During this time, BC Hot House aligns itself with quality greenhouse growers in Mexico and the United States. These growers produce product for our customers to our exact standards (grade standards, quality control, food safety, etc.), keeping the product offering consistent with what we produce locally during our growing season. This is done so our customers receive product that is of the highest level on a consistent year round basis.
Now, I appreciate "product that is of the highest level" as much as the next person. While I strive to eat locally, I've been known to indulge in an irresistible French Maréchal cheese or some fresh galangal from the other side of the globe. I just want to choose what I purchase -- or don't -- knowing what it is that I'm getting. Call it informed consent. Particularly since, as a "foodie" and amateur chef, it's hard enough to lessen my footprint upon this global market. I love food. But I'm also a purist -- and concerned about my planet.
'BC' does not mean B dot C dot
Greg reminded me that the name "BC Hot House" is simply a brand. No more, no less. And while the 'BC' in the title doesn't mean, as one young produce clerk in a supermarket suggested, "Best Choice," it also doesn't represent the implied, but never stated, "British Columbia," according to BC Hot House Marketing Manager Devon Kennedy.

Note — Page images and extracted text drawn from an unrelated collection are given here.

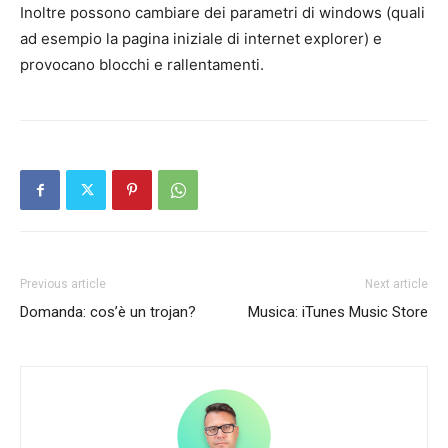
Inoltre possono cambiare dei parametri di windows (quali
ad esempio la pagina iniziale di internet explorer) e
provocano blocchi e rallentamenti.
Previous article
Next article
Domanda: cos’è un trojan?
Musica: iTunes Music Store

"BC Hot House is simply the name of the company," Kennedy told me. "And does not stand for British Columbia or for a location that the produce is from...Our partners in Mexico grow in similar greenhouses to our Canadian members and the products that come from Mexican greenhouses meet the same requirements as our Canadian growers," he added. "As well, the Mexican product must cross the U.S. border and the Canadian border, so it must meet two countries' regulations."
Well, all those regulations could certainly explain why I'm still paying a premium for a tomato despite the "drastically" reduced cost of heating in Mexico vs. B dot C dot, but it doesn't make it any more local. And isn't that the question?
'Hot House only part of the problem'
Of course, BC Hot House is only part of the problem. At my local Thrifty Foods, they've taken great care to label much of the produce in the store, including other greenhouse produce, with its country of origin or as "imported" -- but not BC Hot House. Michael Mockler is Thrifty's produce operations manager. He told me he thought it was very important to tell customers not just that produce was imported, but where it was imported from. Customers should have the information and be able to "make their own decisions," he said. So, why not the BC Hot House, I asked. "That," he declared, "is a bad oversight by us," and promised to address it immediately. Next time I'm in, I'll have a look.
But Thrifty's is only one of hundreds, maybe thousands of stores across North America, Japan, Hong Kong and Taiwan carrying BC Hot House. Check out yours. I'm willing to wager that there will be few places advertising the message: BC Hot House -- grown in Mexico. It's just not good marketing. At least not if, as Mockler said, B.C. has an image of being a wide open, clean place -- in other words, a great place for your produce to call home. Yes, the country of origin is on the label stuck to your tomato or pepper. It's also on the plastic surrounding your cucumber and on their very plastic clamshell boxes. It's there, in that ubiquitous fine, faint print. You really have to look, or at least, I did. But first, you'd have to think to look. Now, why do you think that is? I suppose the moral, if there is one to be found, is simple. B.C. -- "Beware Consumer."